Your objective: For this exercise, reproduce each entry below exactly, excluding pictures.

[[ Provided records, beginning ]]

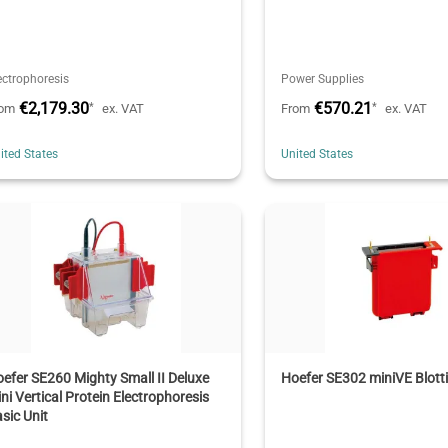
ectrophoresis
Power Supplies
€2,179.30
€570.21
*
*
rom
ex. VAT
From
ex. VAT
ited States
United States
efer SE260 Mighty Small II Deluxe
Hoefer SE302 miniVE Blott
ni Vertical Protein Electrophoresis
sic Unit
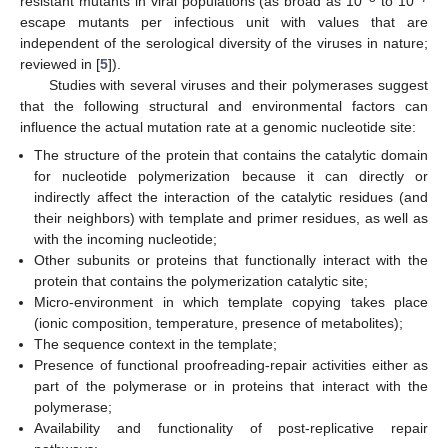
resistant mutants in viral populations (as broad as 10
to 10
escape mutants per infectious unit with values that are
independent of the serological diversity of the viruses in nature;
reviewed in [
5
]).
Studies with several viruses and their polymerases suggest
that the following structural and environmental factors can
influence the actual mutation rate at a genomic nucleotide site:
The structure of the protein that contains the catalytic domain
for nucleotide polymerization because it can directly or
indirectly affect the interaction of the catalytic residues (and
their neighbors) with template and primer residues, as well as
with the incoming nucleotide;
Other subunits or proteins that functionally interact with the
protein that contains the polymerization catalytic site;
Micro-environment in which template copying takes place
(ionic composition, temperature, presence of metabolites);
The sequence context in the template;
Presence of functional proofreading-repair activities either as
part of the polymerase or in proteins that interact with the
polymerase;
Availability and functionality of post-replicative repair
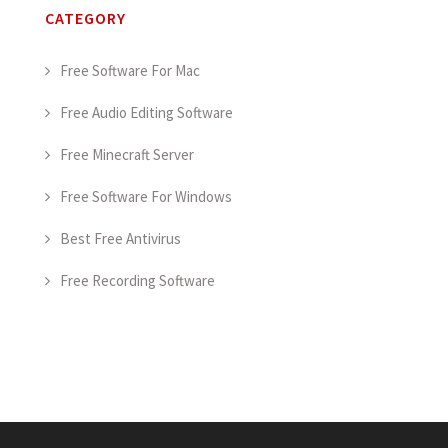
CATEGORY
Free Software For Mac
Free Audio Editing Software
Free Minecraft Server
Free Software For Windows
Best Free Antivirus
Free Recording Software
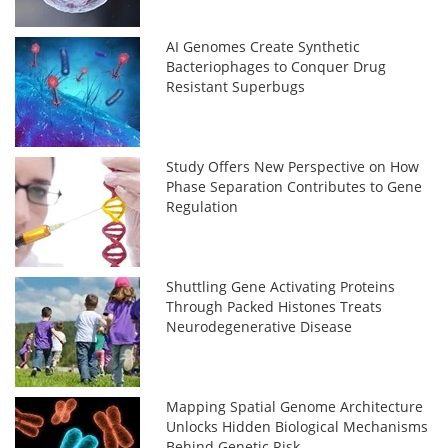
AI Genomes Create Synthetic
Bacteriophages to Conquer Drug
Resistant Superbugs
Study Offers New Perspective on How
Phase Separation Contributes to Gene
Regulation
Shuttling Gene Activating Proteins
Through Packed Histones Treats
Neurodegenerative Disease
Mapping Spatial Genome Architecture
Unlocks Hidden Biological Mechanisms
Behind Genetic Risk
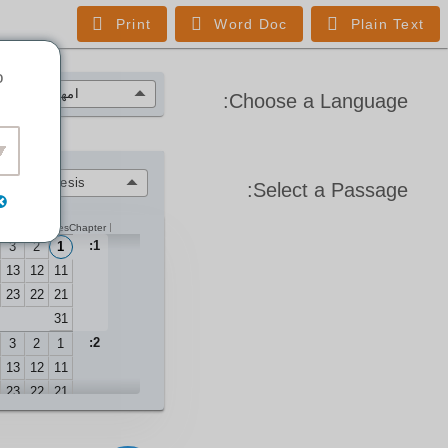
Print
Word Doc
Plain Text
o
امهری
(HSAB)
Choose a Language:
Genesis
Select a Passage:
Verses
Chapter
1:
3
2
1
13
12
11
23
22
21
31
2:
3
2
1
13
12
11
23
22
21
3:
3
2
1
13
12
11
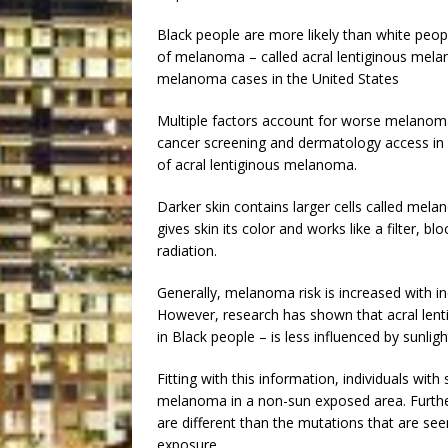
Black people are more likely than white peo
of melanoma – called acral lentiginous melan
melanoma cases in the United States
Multiple factors account for worse melanoma
cancer screening and dermatology access in 
of acral lentiginous melanoma.
Darker skin contains larger cells called mela
gives skin its color and works like a filter, b
radiation.
Generally, melanoma risk is increased with 
However, research has shown that acral l
in Black people – is less influenced by sunli
Fitting with this information, individuals with
melanoma in a non-sun exposed area. Furth
are different than the mutations that are se
exposure.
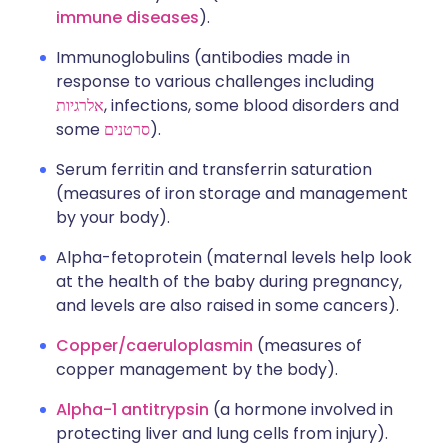
immune diseases
).
Immunoglobulins (antibodies made in
response to various challenges including
אלרגיות
, infections, some blood disorders and
some
סרטנים
).
Serum ferritin and transferrin saturation
(measures of iron storage and management
by your body).
Alpha-fetoprotein (maternal levels help look
at the health of the baby during pregnancy,
and levels are also raised in some cancers).
Copper/caeruloplasmin
(measures of
copper management by the body).
Alpha-1 antitrypsin
(a hormone involved in
protecting liver and lung cells from injury).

[[ Provided records, end ]]

Exercise result:
ectrophoresis
Power Supplies
€2,179.30
€570.21
*
*
rom
ex. VAT
From
ex. VAT
ited States
United States
efer SE260 Mighty Small II Deluxe
Hoefer SE302 miniVE Blott
ni Vertical Protein Electrophoresis
sic Unit
resistant mutants in viral populations (as broad as 10
to 10
escape mutants per infectious unit with values that are
independent of the serological diversity of the viruses in nature;
reviewed in [
5
]).
Studies with several viruses and their polymerases suggest
that the following structural and environmental factors can
influence the actual mutation rate at a genomic nucleotide site:
The structure of the protein that contains the catalytic domain
for nucleotide polymerization because it can directly or
indirectly affect the interaction of the catalytic residues (and
their neighbors) with template and primer residues, as well as
with the incoming nucleotide;
Other subunits or proteins that functionally interact with the
protein that contains the polymerization catalytic site;
Micro-environment in which template copying takes place
(ionic composition, temperature, presence of metabolites);
The sequence context in the template;
Presence of functional proofreading-repair activities either as
part of the polymerase or in proteins that interact with the
polymerase;
Availability and functionality of post-replicative repair
CATEGORY
Free Software For Mac
Free Audio Editing Software
Free Minecraft Server
Free Software For Windows
Best Free Antivirus
Free Recording Software
AI Genomes Create Synthetic
Bacteriophages to Conquer Drug
Resistant Superbugs
Study Offers New Perspective on How
Phase Separation Contributes to Gene
Regulation
Shuttling Gene Activating Proteins
Through Packed Histones Treats
Neurodegenerative Disease
Mapping Spatial Genome Architecture
Unlocks Hidden Biological Mechanisms
Behind Genetic Risk
Print
Word Doc
Plain Text
o
امهری
(HSAB)
Choose a Language:
Genesis
Select a Passage:
Verses
Chapter
1:
3
2
1
13
12
11
23
22
21
31
2:
3
2
1
13
12
11
23
22
21
3:
3
2
1
13
12
11
Black people are more likely than white peo
of melanoma – called acral lentiginous melan
melanoma cases in the United States
Multiple factors account for worse melanoma
cancer screening and dermatology access in 
of acral lentiginous melanoma.
Darker skin contains larger cells called mela
gives skin its color and works like a filter, b
radiation.
Generally, melanoma risk is increased with 
However, research has shown that acral l
in Black people – is less influenced by sunli
Fitting with this information, individuals with
melanoma in a non-sun exposed area. Furth
are different than the mutations that are se
exposure.
immune diseases
).
Immunoglobulins (antibodies made in
response to various challenges including
אלרגיות
, infections, some blood disorders and
some
סרטנים
).
Serum ferritin and transferrin saturation
(measures of iron storage and management
by your body).
Alpha-fetoprotein (maternal levels help look
at the health of the baby during pregnancy,
and levels are also raised in some cancers).
Copper/caeruloplasmin
(measures of
copper management by the body).
Alpha-1 antitrypsin
(a hormone involved in
protecting liver and lung cells from injury).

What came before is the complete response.